WORK TO BE COMPLETED
Wherever a line in the data below holds "right", copy that line.

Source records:
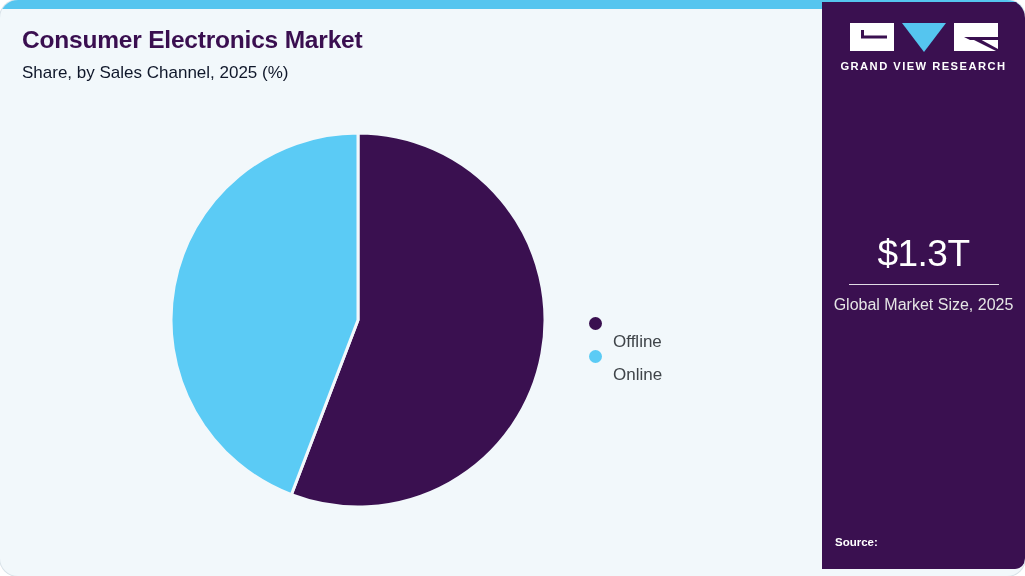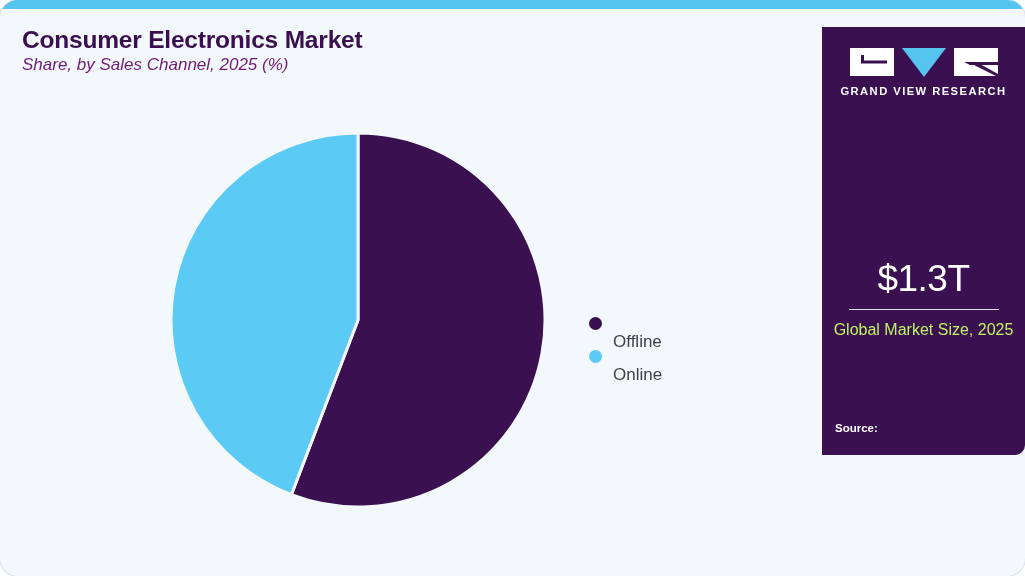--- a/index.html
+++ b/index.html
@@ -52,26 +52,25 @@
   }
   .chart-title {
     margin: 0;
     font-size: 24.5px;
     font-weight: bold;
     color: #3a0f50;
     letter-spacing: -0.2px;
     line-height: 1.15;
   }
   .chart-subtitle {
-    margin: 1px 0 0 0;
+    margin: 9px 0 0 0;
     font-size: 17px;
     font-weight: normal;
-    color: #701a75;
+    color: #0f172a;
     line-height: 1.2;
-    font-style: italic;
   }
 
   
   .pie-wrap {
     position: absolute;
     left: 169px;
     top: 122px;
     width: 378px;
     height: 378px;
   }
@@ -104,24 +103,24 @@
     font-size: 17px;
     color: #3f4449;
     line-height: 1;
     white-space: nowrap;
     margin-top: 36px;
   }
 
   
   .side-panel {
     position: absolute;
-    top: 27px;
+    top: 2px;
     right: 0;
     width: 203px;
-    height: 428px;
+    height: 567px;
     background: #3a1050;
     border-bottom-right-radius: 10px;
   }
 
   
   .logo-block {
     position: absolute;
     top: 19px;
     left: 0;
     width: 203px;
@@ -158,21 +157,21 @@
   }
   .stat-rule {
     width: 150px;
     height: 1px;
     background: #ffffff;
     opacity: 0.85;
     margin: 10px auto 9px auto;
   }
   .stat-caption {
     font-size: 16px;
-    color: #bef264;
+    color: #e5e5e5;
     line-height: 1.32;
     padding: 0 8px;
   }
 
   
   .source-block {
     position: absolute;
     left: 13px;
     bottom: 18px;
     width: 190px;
* * *
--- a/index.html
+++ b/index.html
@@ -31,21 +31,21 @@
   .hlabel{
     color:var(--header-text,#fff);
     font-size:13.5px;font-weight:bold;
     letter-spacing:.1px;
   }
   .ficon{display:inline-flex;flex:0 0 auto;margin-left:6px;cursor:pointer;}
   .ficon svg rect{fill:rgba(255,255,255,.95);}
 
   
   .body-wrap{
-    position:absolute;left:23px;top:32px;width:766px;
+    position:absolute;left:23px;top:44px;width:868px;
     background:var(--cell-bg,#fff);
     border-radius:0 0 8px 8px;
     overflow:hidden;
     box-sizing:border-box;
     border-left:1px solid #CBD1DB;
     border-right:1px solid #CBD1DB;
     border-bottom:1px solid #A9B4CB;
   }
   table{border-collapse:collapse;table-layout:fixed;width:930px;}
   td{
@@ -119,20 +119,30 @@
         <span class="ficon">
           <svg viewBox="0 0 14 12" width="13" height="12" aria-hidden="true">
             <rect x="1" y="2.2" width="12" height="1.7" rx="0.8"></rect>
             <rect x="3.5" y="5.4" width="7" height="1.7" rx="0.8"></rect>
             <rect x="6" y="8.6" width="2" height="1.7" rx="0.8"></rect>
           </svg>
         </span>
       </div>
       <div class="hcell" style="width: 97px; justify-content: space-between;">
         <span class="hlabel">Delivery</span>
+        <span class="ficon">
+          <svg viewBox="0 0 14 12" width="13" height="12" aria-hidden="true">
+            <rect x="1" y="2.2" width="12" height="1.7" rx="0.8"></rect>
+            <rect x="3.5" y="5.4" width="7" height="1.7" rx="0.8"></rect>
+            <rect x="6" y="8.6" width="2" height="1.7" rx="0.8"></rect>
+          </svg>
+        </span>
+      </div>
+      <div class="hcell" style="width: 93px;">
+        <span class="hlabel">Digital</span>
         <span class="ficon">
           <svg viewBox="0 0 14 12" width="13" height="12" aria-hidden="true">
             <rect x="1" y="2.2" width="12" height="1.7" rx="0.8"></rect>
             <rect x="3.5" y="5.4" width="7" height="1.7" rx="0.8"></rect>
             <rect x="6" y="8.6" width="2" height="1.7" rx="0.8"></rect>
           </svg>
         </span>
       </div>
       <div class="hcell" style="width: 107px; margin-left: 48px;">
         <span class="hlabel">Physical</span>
* * *
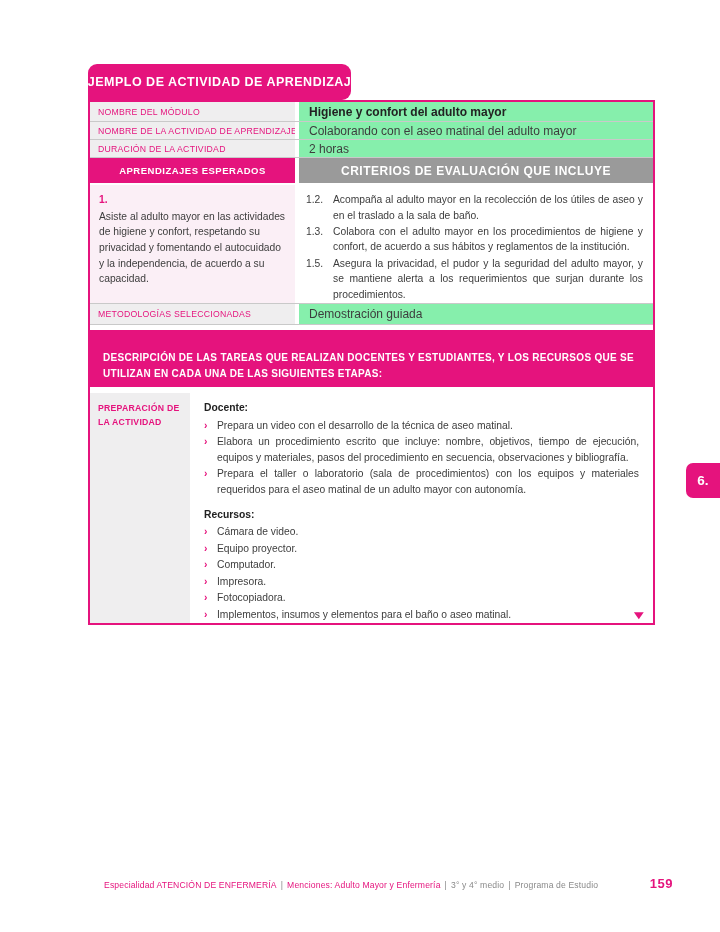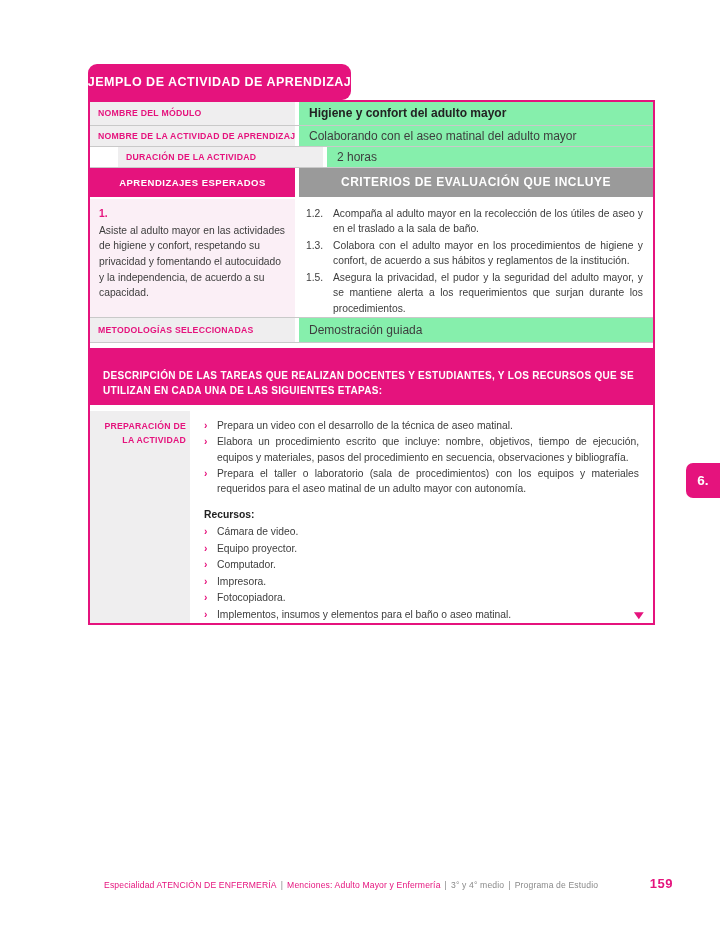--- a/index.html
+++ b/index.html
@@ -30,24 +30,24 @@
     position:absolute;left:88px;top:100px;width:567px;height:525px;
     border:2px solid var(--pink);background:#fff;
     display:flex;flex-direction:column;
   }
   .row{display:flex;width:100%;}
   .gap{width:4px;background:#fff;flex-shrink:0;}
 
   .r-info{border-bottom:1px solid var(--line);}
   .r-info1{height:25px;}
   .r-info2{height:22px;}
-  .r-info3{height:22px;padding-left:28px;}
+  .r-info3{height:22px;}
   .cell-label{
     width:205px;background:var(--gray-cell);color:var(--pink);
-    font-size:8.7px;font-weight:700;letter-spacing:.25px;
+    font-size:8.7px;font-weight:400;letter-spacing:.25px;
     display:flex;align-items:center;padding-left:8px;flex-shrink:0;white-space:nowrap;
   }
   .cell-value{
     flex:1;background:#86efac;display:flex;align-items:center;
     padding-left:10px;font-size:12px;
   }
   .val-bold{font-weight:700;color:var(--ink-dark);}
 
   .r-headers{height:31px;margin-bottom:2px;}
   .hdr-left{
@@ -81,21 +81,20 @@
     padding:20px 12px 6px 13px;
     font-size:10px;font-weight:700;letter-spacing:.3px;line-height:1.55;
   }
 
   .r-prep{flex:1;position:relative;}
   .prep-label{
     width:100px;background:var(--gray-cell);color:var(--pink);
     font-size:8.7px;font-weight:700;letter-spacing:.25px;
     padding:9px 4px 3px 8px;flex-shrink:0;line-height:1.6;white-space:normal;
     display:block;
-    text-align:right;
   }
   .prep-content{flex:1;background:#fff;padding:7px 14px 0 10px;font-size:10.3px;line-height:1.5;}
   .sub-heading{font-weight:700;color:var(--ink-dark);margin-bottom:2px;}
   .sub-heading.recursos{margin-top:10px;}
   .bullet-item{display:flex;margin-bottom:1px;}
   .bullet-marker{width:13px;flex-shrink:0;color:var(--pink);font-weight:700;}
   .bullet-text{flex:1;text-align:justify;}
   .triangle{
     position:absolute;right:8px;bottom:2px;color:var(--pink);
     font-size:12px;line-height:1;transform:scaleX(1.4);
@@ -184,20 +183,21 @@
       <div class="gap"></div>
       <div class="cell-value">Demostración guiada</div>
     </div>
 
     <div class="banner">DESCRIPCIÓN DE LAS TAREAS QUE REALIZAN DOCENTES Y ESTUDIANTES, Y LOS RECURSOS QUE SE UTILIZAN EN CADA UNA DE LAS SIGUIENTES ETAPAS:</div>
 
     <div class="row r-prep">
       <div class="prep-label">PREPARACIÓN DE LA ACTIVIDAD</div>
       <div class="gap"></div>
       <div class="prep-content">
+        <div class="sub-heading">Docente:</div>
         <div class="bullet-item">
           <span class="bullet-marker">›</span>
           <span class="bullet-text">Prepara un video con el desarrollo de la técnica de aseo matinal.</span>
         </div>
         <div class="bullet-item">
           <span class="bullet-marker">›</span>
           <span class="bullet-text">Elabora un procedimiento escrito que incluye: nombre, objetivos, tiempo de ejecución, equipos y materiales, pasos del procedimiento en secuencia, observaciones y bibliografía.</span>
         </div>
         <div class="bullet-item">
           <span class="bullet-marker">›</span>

ANSWER BELOW
     right: 0;
     border-bottom-right-radius: 10px;
     border-right:1px solid #CBD1DB;
-    text-align:right;
     position:absolute;right:8px;bottom:2px;color:var(--pink);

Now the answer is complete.